ESSAY.
No. I.
“Variety we still pursue,
“In pleasure seek for something new.”
Swift.
In man there is a natural love of change and variety: the mind is wearied by continual succession of similar objects, those pleasures which at first were capable of inspiring emotions of delight; which once filled the heart with rapture and enthusiasm; as they become familiar, fade by degrees, they lose their brilliancy, the charm of novelty is gone, and soon they please no more. The sublimer works of nature, which have roused the attention of the traveller, excite not similar sensations in the bosoms of those who have been long acquainted with their beauties: the lofty mountain “with its robe of mist,” the stupenduous cliff that overlooks the torrent, and the loud sounding waters of the tremendous cataract, neither strike them with veneration nor with awe. Their eyes wander with languor and indifference, over those scenes in which nature has been most lavish of its beauties.

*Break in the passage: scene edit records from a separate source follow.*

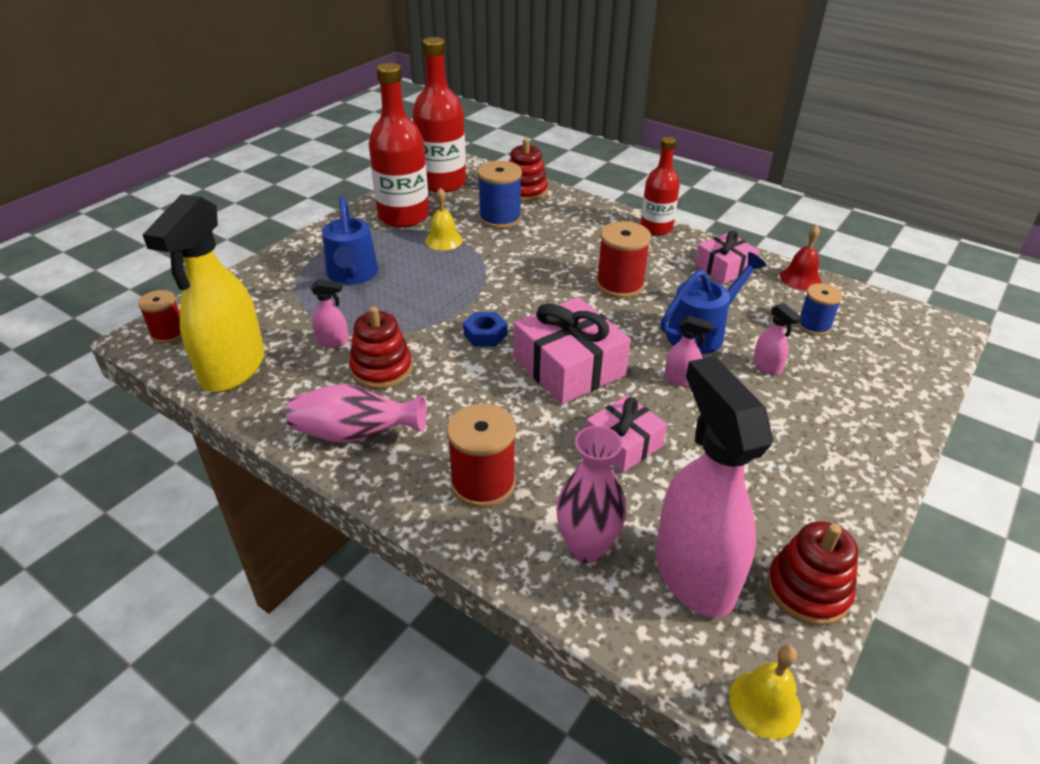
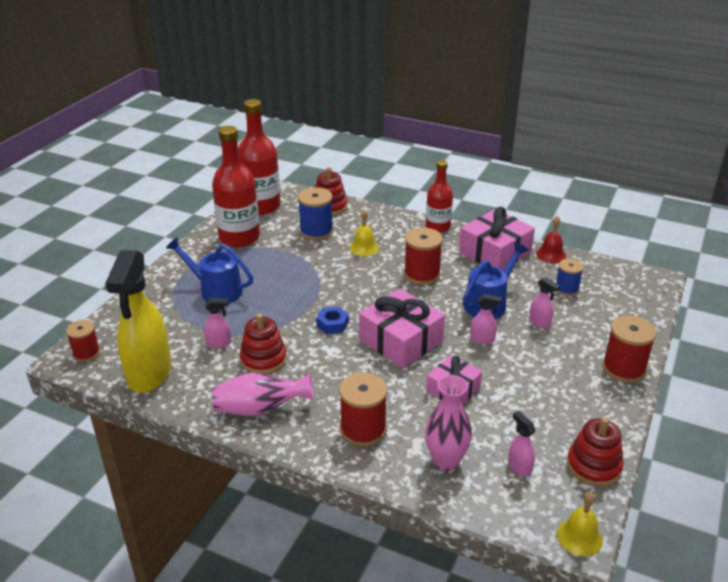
camera: 10 degrees left, 5 degrees down
blue watering can [322,196,378,285] -> blue watering can turned 135 degrees clockwise [166,237,253,303]
yellow bell [425,187,463,251] -> yellow bell moved to [350,209,379,256]
pink spray bottle [655,356,773,618] -> pink spray bottle [508,411,535,477], size x0.40
pink gift [695,230,760,284] -> pink gift [459,207,535,270], size x1.63
none -> red spool [602,315,657,383]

The mind is attracted by diversity, we follow with avidity any object which appears fascinating and pleasing, until some fresh pursuit which fancy has furnished with superior charms captivates the imagination. This love of variety is predominant in the breast of every individual, it alike exists in the lowly cottage and the splendid palace, in the circles of business and in the vortex of pleasure, in the obscure paths of folly and ignorance, and in the exalted walks of literature and science: and although those objects which at a distance appeared dazling and beautiful, may lose their brightness on a nearer approach, still the acquirements which have cost us much labor and pain, have something in them peculiarly grateful. Man has ever been considered as a fickle and inconstant being, rarely content with his present situation, but continually looking out for brighter and fairer prospects. This restlessness of the human mind has been considered by some rigid moralists, as a source of trouble and vexation to those who are under its influence, but it is also a source of our greatest enjoyments: cold must be that heart, which is insensible to all the charms of variety, and but little calculated to partake of present joys, or to anticipate the more sublime and exalted pleasures which are hid behind the impenetrable veil of futurity.
A. D.
December 31, 1796.
The reference to “the lofty mountain ‘with its robe of mist’,” may be from an article on Ossian in the New-York Magazine, Vol. 5, 1791.